• _WHAT TO PRODUCE_
Print every one of the lines below verbatim, with nothing changed, added, or left out.

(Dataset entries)
##########
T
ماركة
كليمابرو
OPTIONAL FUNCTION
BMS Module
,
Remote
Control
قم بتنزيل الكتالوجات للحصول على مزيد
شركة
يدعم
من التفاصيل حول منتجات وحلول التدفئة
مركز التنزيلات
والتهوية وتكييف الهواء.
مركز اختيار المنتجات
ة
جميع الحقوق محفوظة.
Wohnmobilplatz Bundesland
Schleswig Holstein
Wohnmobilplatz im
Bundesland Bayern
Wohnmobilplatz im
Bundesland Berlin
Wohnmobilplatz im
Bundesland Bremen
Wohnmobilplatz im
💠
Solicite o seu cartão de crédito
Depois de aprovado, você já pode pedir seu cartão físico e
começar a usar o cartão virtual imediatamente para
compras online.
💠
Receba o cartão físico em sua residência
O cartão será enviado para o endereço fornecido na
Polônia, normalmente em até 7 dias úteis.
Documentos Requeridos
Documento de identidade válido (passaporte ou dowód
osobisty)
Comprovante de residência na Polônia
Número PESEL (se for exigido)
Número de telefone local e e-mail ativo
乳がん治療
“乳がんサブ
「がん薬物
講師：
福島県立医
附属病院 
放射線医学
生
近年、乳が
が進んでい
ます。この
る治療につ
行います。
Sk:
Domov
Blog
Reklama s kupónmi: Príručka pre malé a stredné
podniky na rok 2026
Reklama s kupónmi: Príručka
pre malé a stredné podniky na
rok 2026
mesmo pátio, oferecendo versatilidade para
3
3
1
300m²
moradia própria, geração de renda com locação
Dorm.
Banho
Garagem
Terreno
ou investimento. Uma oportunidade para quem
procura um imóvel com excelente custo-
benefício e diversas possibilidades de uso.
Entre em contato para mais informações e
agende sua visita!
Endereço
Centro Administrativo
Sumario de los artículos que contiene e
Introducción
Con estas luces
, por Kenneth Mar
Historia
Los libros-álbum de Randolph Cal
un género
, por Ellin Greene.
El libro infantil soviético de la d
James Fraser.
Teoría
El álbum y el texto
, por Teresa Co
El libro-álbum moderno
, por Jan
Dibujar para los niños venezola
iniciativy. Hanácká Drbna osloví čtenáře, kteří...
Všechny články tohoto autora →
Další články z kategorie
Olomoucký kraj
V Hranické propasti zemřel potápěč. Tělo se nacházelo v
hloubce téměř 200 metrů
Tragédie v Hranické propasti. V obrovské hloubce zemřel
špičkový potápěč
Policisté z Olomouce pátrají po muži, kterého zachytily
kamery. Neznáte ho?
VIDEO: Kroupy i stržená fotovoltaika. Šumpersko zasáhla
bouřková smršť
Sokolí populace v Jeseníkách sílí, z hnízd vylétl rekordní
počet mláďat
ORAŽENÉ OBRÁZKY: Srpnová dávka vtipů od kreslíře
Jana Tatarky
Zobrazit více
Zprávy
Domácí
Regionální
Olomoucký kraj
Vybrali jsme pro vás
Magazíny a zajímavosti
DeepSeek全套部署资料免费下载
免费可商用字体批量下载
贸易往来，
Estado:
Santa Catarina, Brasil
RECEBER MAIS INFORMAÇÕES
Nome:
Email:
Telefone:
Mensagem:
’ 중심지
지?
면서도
##########
• _EXERCISE SOLUTION_
T
ماركة
كليمابرو
OPTIONAL FUNCTION
BMS Module
,
Remote
Control
قم بتنزيل الكتالوجات للحصول على مزيد
شركة
يدعم
من التفاصيل حول منتجات وحلول التدفئة
مركز التنزيلات
والتهوية وتكييف الهواء.
مركز اختيار المنتجات
ة
جميع الحقوق محفوظة.
Wohnmobilplatz Bundesland
Schleswig Holstein
Wohnmobilplatz im
Bundesland Bayern
Wohnmobilplatz im
Bundesland Berlin
Wohnmobilplatz im
Bundesland Bremen
Wohnmobilplatz im
💠
Solicite o seu cartão de crédito
Depois de aprovado, você já pode pedir seu cartão físico e
começar a usar o cartão virtual imediatamente para
compras online.
💠
Receba o cartão físico em sua residência
O cartão será enviado para o endereço fornecido na
Polônia, normalmente em até 7 dias úteis.
Documentos Requeridos
Documento de identidade válido (passaporte ou dowód
osobisty)
Comprovante de residência na Polônia
Número PESEL (se for exigido)
Número de telefone local e e-mail ativo
乳がん治療
“乳がんサブ
「がん薬物
講師：
福島県立医
附属病院 
放射線医学
生
近年、乳が
が進んでい
ます。この
る治療につ
行います。
Sk:
Domov
Blog
Reklama s kupónmi: Príručka pre malé a stredné
podniky na rok 2026
Reklama s kupónmi: Príručka
pre malé a stredné podniky na
rok 2026
mesmo pátio, oferecendo versatilidade para
3
3
1
300m²
moradia própria, geração de renda com locação
Dorm.
Banho
Garagem
Terreno
ou investimento. Uma oportunidade para quem
procura um imóvel com excelente custo-
benefício e diversas possibilidades de uso.
Entre em contato para mais informações e
agende sua visita!
Endereço
Centro Administrativo
Sumario de los artículos que contiene e
Introducción
Con estas luces
, por Kenneth Mar
Historia
Los libros-álbum de Randolph Cal
un género
, por Ellin Greene.
El libro infantil soviético de la d
James Fraser.
Teoría
El álbum y el texto
, por Teresa Co
El libro-álbum moderno
, por Jan
Dibujar para los niños venezola
iniciativy. Hanácká Drbna osloví čtenáře, kteří...
Všechny články tohoto autora →
Další články z kategorie
Olomoucký kraj
V Hranické propasti zemřel potápěč. Tělo se nacházelo v
hloubce téměř 200 metrů
Tragédie v Hranické propasti. V obrovské hloubce zemřel
špičkový potápěč
Policisté z Olomouce pátrají po muži, kterého zachytily
kamery. Neznáte ho?
VIDEO: Kroupy i stržená fotovoltaika. Šumpersko zasáhla
bouřková smršť
Sokolí populace v Jeseníkách sílí, z hnízd vylétl rekordní
počet mláďat
ORAŽENÉ OBRÁZKY: Srpnová dávka vtipů od kreslíře
Jana Tatarky
Zobrazit více
Zprávy
Domácí
Regionální
Olomoucký kraj
Vybrali jsme pro vás
Magazíny a zajímavosti
DeepSeek全套部署资料免费下载
免费可商用字体批量下载
贸易往来，
Estado:
Santa Catarina, Brasil
RECEBER MAIS INFORMAÇÕES
Nome:
Email:
Telefone:
Mensagem:
’ 중심지
지?
면서도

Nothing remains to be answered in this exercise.